The Turing machine starts with a tape with symbols on it and executes its operation by performing the functions defined by \(\varOmega , \varDelta \), and \(\varPi \) in each execution step. In this definition, the computation of the machine halts when a computation step changes neither the symbol on the tape, the position of the tape, nor the state of the state machine (Fig. 5.1).

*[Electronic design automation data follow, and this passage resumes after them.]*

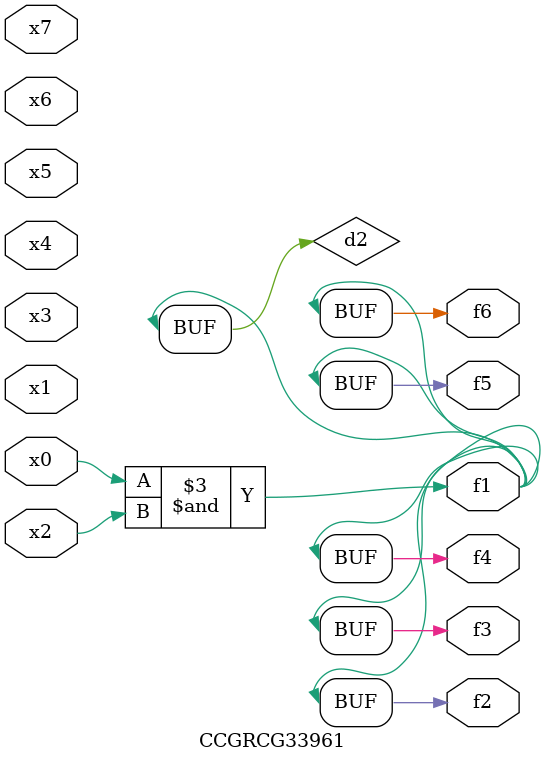
<source format=v>
module CCGRCG33961(
	input x0, x1, x2, x3, x4, x5, x6, x7,
	output f1, f2, f3, f4, f5, f6
);

	wire d1, d2;

	nor (d1, x3, x6);
	and (d2, x0, x2);
	assign f1 = d2;
	assign f2 = d2;
	assign f3 = d2;
	assign f4 = d2;
	assign f5 = d2;
	assign f6 = d2;
endmodule

</source>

A famous postulate is that every function that is computable by any machine is computable by a Turing machine. Although this postulate has not been proven, it is widely believed to be true. In the years since its formulation, there has been no reasonable description of a machine that has been proven able to do computations that cannot be simulated by a Turing machine. Consequently, the strength of programming languages and computational concepts is often measured by their ability to simulate a Turing machine. If they are able to, then we can assume that anything programmable can be programmed by the language or the concept.
The definition of a Turing machine and the postulation that it can simulate any other computing machine is interesting in itself. Still, its most important property, from our point of view, is that it can help us understand the limits of what a computer can do. Turing himself was the first to consider the limitations of computations, in that he proved that a computer is unable to decide if a given Turing machine terminates by reaching a halt. This is famously known as the halting problem and, to prove it, Turing used the liar’s paradox in much the same way as Gödel did.
In a modernized form, we can state the proof as follows: assume that we have a programmed function P that, for any program U, is able to answer if U halts for all inputs. This would mean that P(U) returns a value of true if U halts for all inputs and false if there is an input for which U does not halt. Then we could write the following program Q:
$$\begin{aligned} Q: \text {if }P(Q) \text { then loop forever; else exit} \end{aligned}$$
This program is a manifestation of the liar’s paradox. If Q halts, then it will loop forever and, if it does not halt, then it halts. The only possible explanation for this is that our assumption that P exists was wrong. Therefore, no P can exist that is able to decide the halting problem.